Témoignages recueillis par M. Piero Capello

Il y a un événement exceptionnel que madame Elsa Bertona veut rapporter.

« Il est lié », dit-elle « à une retraite spirituelle qui a eu lieu le premier vendredi du mois de mai passé dans une petite maison que je possède à Ghemme, près de Novara. Avec Roberto et quelques amis, parmi lesquelles madame Elide, la mère du garçon, nous avions décidé de passer ce jour en prière dans la tranquillité de ma petite maison. Le soir avant de repartir pour Turin, nous avions préparé la table pour consommer un simple repas. À la fin, après avoir pris le café et après avoir desservi, un de nous, qui nous avait accompagnés avec sa fille, avait voulu prendre une photo. Dans le petit séjour de la maison la lumière était désormais allumée, parce que l'obscurité était arrivée, mais l’appareil de photo de notre ami était équipé d’un flash. Ainsi, en nous groupant tous du côté de Roberto et de sa mère qui étaient assis, quelques-uns de nous debout et d’autres en s’assoyant, nous avons été photographiés. »

Cinq ou six jours plus tard, le photographe improvisé avait téléphone déconcerté à madame Bertona : « Je dois venir chez vous », avait-il dit « parce que la photo prise à Ghemme semble avoir cadré un sujet qui n’a rien à faire avec vous ». Madame Bertona sort d’une enveloppe une copie de la photo : à côté d’une table couverte, il y a une image qui ressemble d’une manière impressionnante à celle du Christ pendant la Cène, entouré de figures indistinctes dont on entrevoit à peine les visages. Plus de trace de Roberto et des participants à cette journée de recueillement religieux plus de trace. « Peut être », dis-je « sur le mur, derrière le table… ». « Non », m’interrompt la dame « au mur il n’y avait et il n’y a jamais eu aucun tableau comme il n’y avait plus rien sur la table, de même qu’il n’y a aucune explication technique pour cette photo.
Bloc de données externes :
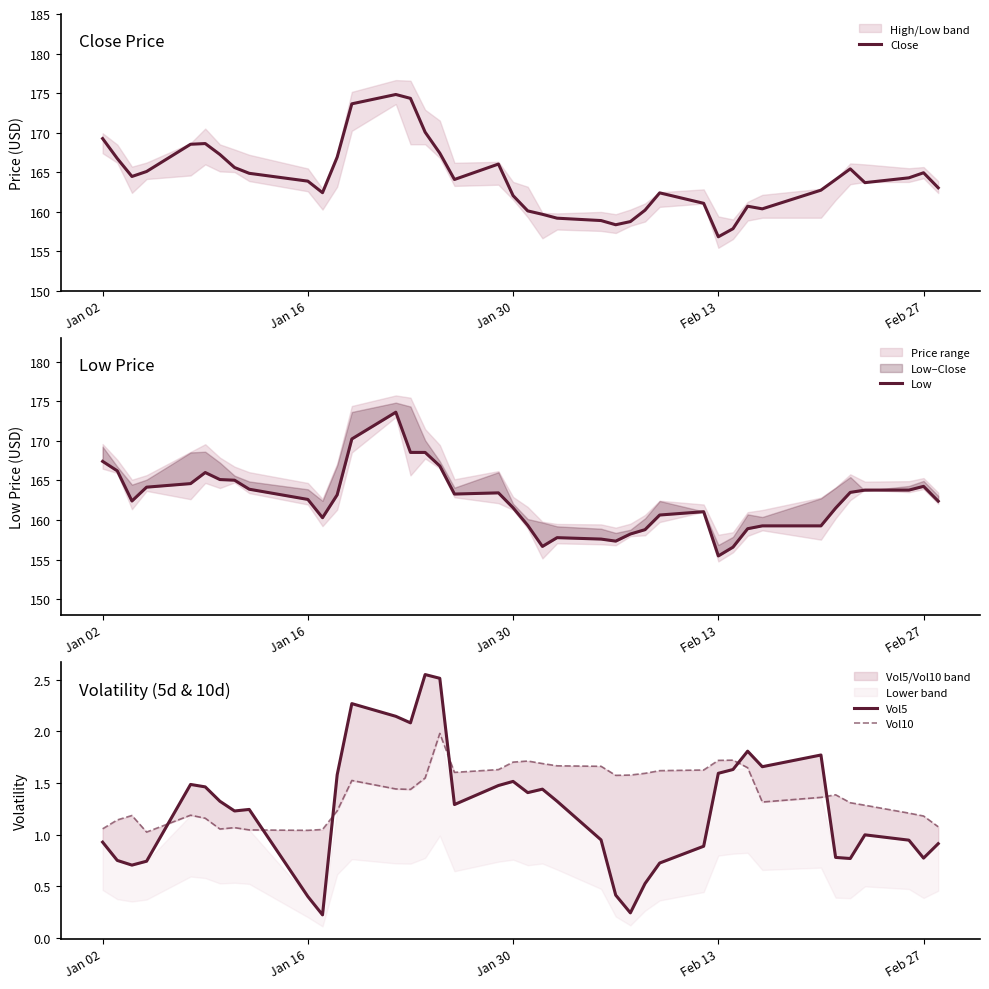

What is the lowest value of the Vol10 series?

1.0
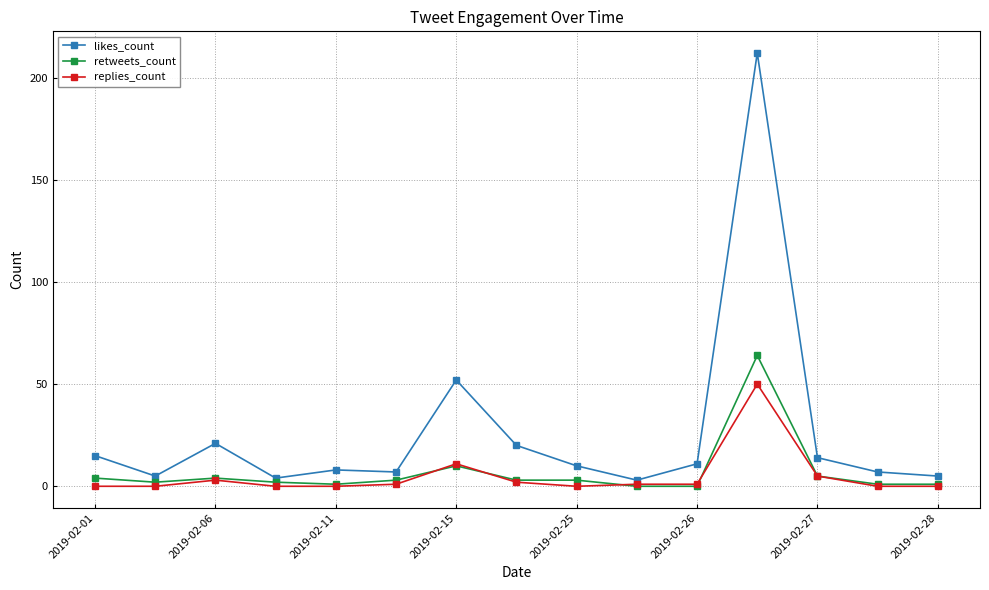

List the series in order of their peak value, lowest first.

replies_count, retweets_count, likes_count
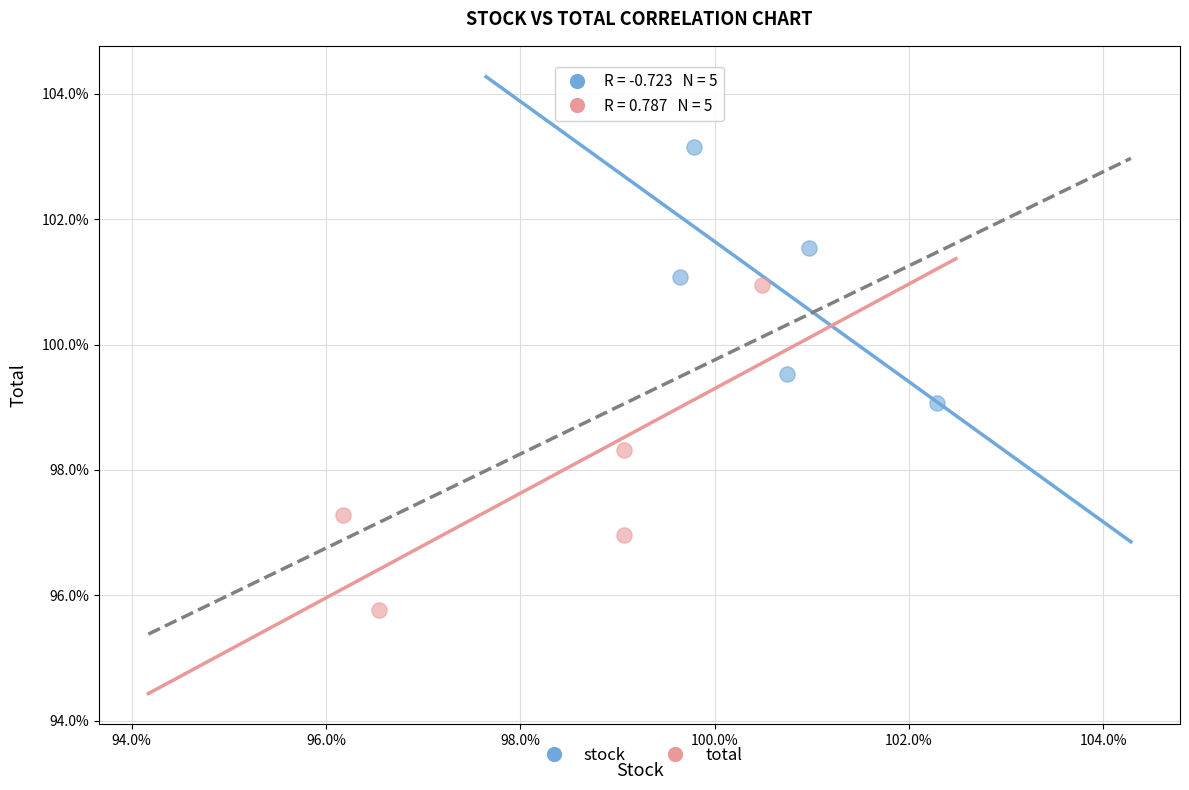

Which series contains the highest Y value?

stock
Si vous voulez, vous pouvez vous faire répéter le récit par la personne qui a pris la photo, mais d’abord laissez moi ajouter que je n’ai pas rapporté cet épisode pour en souligner le caractère exceptionnel. Qu’il soit exceptionnel, bien entendu, je n’ai pas de doutes, mais je peux très bien me tromper. Je vous l’ai raconté parce que, parmi beaucoup d’autres, il constitue à mon avis une démonstration de la personnalité extraordinaire de Roberto et des dons spirituels dont elle est riche peut être même à son insu ».

…À ce point nous avons contacté M. Giorgio Bertano, âgé de quarante ans, marié et père d’une fille de douze ans, employé technique auprès d’une grande maison dans le secteur métallurgique, auteur de la photo prise à Ghemme.

« Moi », dit-il « Je connais madame Bertona seulement depuis le mois de novembre de l’année passée, quand je l’ai rencontrée dans un pullman qui transportait à Rome un groupe de fidèles de Padre Pio. En étant à côté de madame Bertona et dans les mêmes circonstances, j’ai rencontré Roberto Casarin. Depuis lors je suis devenu ami avec tous les deux et j’ai commencé à fréquenter l'Église de la Visitation pour participer à la célébration du Rosaire. Mais ne me demandez pas ce qui m’y a poussé, parce que je devrais vous raconter un événement très personnel et délicat. Je peux vous dire seulement que la connaissance de Roberto m’a libéré d’une ancienne douleur et m’a enseigné à prier comme je ne l’avais jamais fait ».

« Pour ce qui concerne la photo », continue M. Giorgio Bertano « je ne peux que vous confirmer ce que madame Bertona vous a déjà dit. J’ajoute seulement, si cela peut servir, que j’ai utilisé un appareil de photo de fabrication allemande, avec un objectif de 50mm que je possède depuis deux ans et demi. Ma fille de douze ans, qui ce jour m’avait suivi à Ghemme, faisait partie du groupe photographié ».